[Collected data]
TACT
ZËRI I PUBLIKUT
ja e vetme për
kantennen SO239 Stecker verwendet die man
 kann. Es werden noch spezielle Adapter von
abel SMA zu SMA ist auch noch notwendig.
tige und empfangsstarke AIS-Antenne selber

▶ Activity
Reproduce every line of the data above word for word, keeping the original line breaks.

▶ Answer box
TACT
ZËRI I PUBLIKUT
ja e vetme për
kantennen SO239 Stecker verwendet die man
 kann. Es werden noch spezielle Adapter von
abel SMA zu SMA ist auch noch notwendig.
tige und empfangsstarke AIS-Antenne selber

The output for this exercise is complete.